NEANDERTAL – III LA RECHERCHE

Cinq scénarios pour une disparition

Le dernier Neandertal est mort en Europe, il y a un peu moins de 30 000 ans. Les conjectures foisonnent quant aux causes de son extinction. Il est vraisemblable que la présence de l'homme moderne y soit pour quelque chose.
1 Démographie
- PEU AVANT SON EXTINCTION, l'homme de Neandertal a dû partager son environnement avec l'homme moderne. Or les deux espèces vivaient sur les mêmes ressources. Dans un tel contexte concurrentiel, il a pu suffire d'un petit avantage démographique pour faire la différence [1]. Taux de reproduction, mortalité, âge au premier enfant, tous ces paramètres en faveur d' Homo sapiens lui ont permis de développer des réseaux sociaux plus étendus. Pour un progrès soutenu et une bonne transmission des innovations, il faut de la densité et de la sécurité. Tout ce qui aurait manqué aux populations de Neandertal.
2 Accouchement
- NEANDERTAL possédait la plus grosse tête jamais portée par un hominidé. Les accouchements étaient-ils périlleux au point d'accroître significativement la mortalité de l'enfant ou de sa mère ? Il est difficile de se faire une idée, tant les bassins féminins fossiles en bon état sont rares.
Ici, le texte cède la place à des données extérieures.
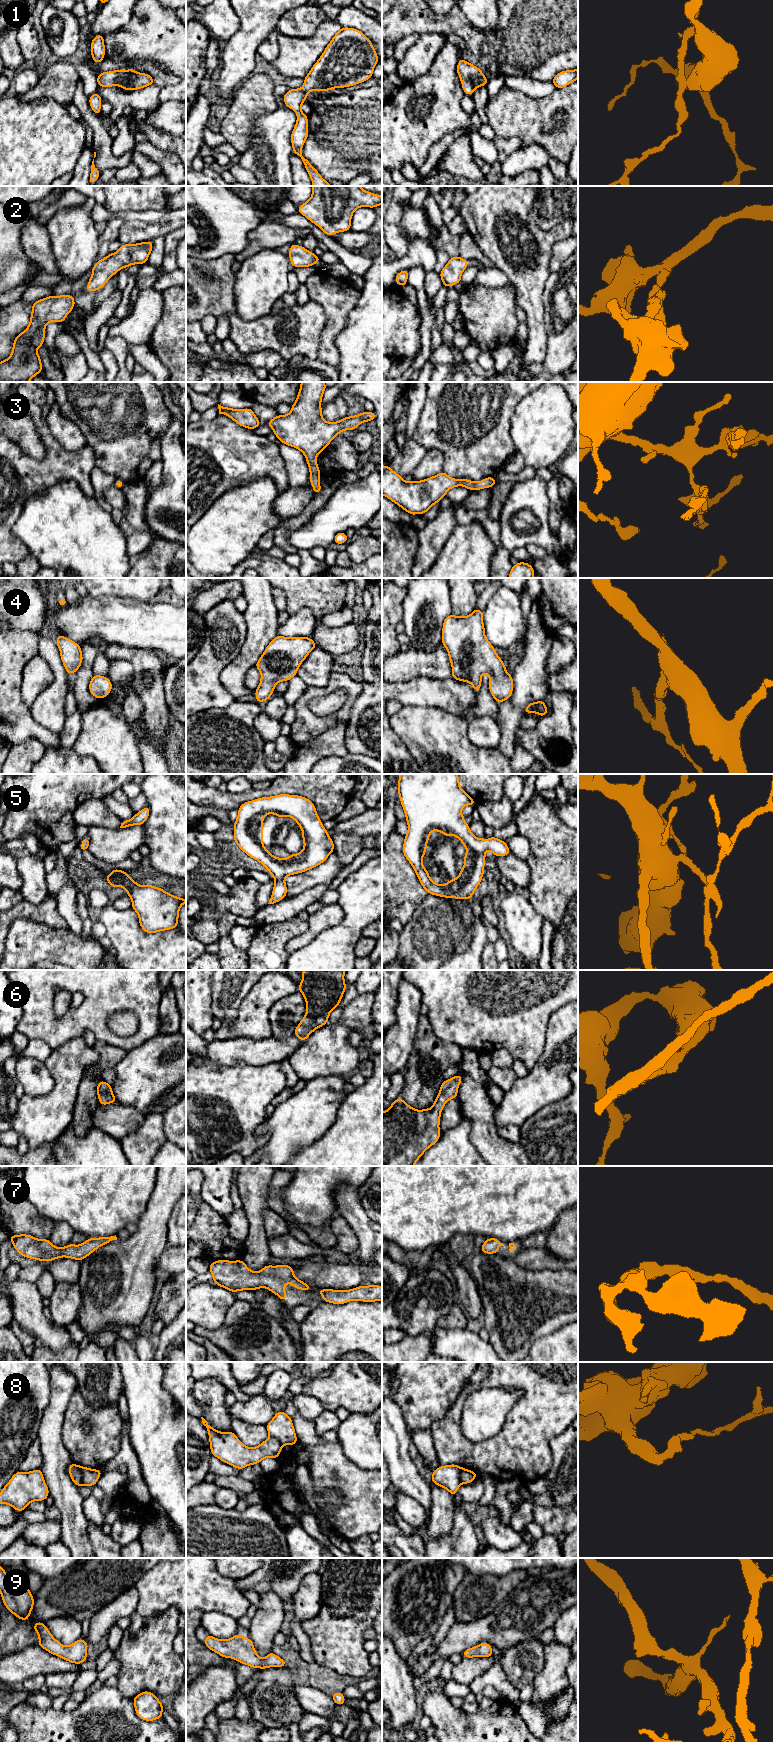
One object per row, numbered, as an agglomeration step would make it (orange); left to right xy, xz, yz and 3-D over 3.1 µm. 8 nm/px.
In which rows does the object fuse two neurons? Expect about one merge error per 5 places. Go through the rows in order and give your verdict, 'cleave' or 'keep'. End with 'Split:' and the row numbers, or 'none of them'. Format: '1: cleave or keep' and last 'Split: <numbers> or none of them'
1: keep
2: keep
3: keep
4: keep
5: keep
6: keep
7: keep
8: cleave
9: keep
Split: 8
Cependant, une étude présentée en 2008 indique que, mise en rapport avec la largeur du canal de naissance, la tête du nouveau-né n'était pas plus volumineuse que ce qu'on observe chez l'homme actuel [2]. Selon une autre équipe, le bassin plus primitif de la mère semblait permettre un accouchement plus direct, sans torsion [3].
3 Climat
- L'ÉPOQUE OÙ L'HOMME DE NEANDERTAL a disparu a été marquée par une succession de phases froides et arides. Cette détérioration du climat aurait été fatale aux dernières populations, par manque d'adaptation. Cette thèse a toutefois été mise à mal très récemment (lire « Le froid, un allié provisoire », p. 31). Loin de fragiliser les hommes de Neandertal, la phase polaire les aurait protégés de l'homme de Cro-Magnon en maintenant séparées les deux populations. Ainsi les néandertaliens au sud de la vallée de l'Èbre, en Espagne, auraient été les derniers à disparaître, préservés, grâce au climat, du contact avec les hommes modernes.
4 Hybridation
- LES FAIBLES POPULATIONS NÉANDERTALIENNES auraient été « absorbées génétiquement » par celles de Cro-Magnon, bien plus nombreuses. Cette thèse, longtemps défendue, en particulier par l'anthropologue américain Charles Loring Brace [4], a bénéficié de la découverte en 1999, à Lagar Velho au Portugal, d'un enfant mort il y a 25 000 ans et présenté un temps comme un hybride probable entre les deux espèces. Des travaux récents sont revenus sur cette conclusion. Par ailleurs, les analyses ADN effectuées sur l'homme de Neandertal n'ont jusqu'à présent révélé aucune contribution significative à notre patrimoine génétique (lire « La vérité viendra-t-elle des gènes », p. 40).
5 Affrontement
- NEANDERTAL n'a pas survécu longtemps à l'arrivée de l'homme moderne. Aurait-il été exterminé ? Une mandibule, peut-être néandertalienne selon Fernando Ramirez Rozzi du CNRS, découverte dans la grotte des Rois, en Charente, révèle des traces de décarnisation caractéristiques qui font envisager la possibilité que l'individu ait été traité par des Cro-Magnon comme du gibier (lire « La responsabilité de l'homme moderne », p. 36). De là à expliquer que l'homme de Neandertal a été la victime d'un génocide, il y a un pas d'autant plus malaisé à franchir qu'aucune trace archéologique ne témoigne d'affrontements directs [5].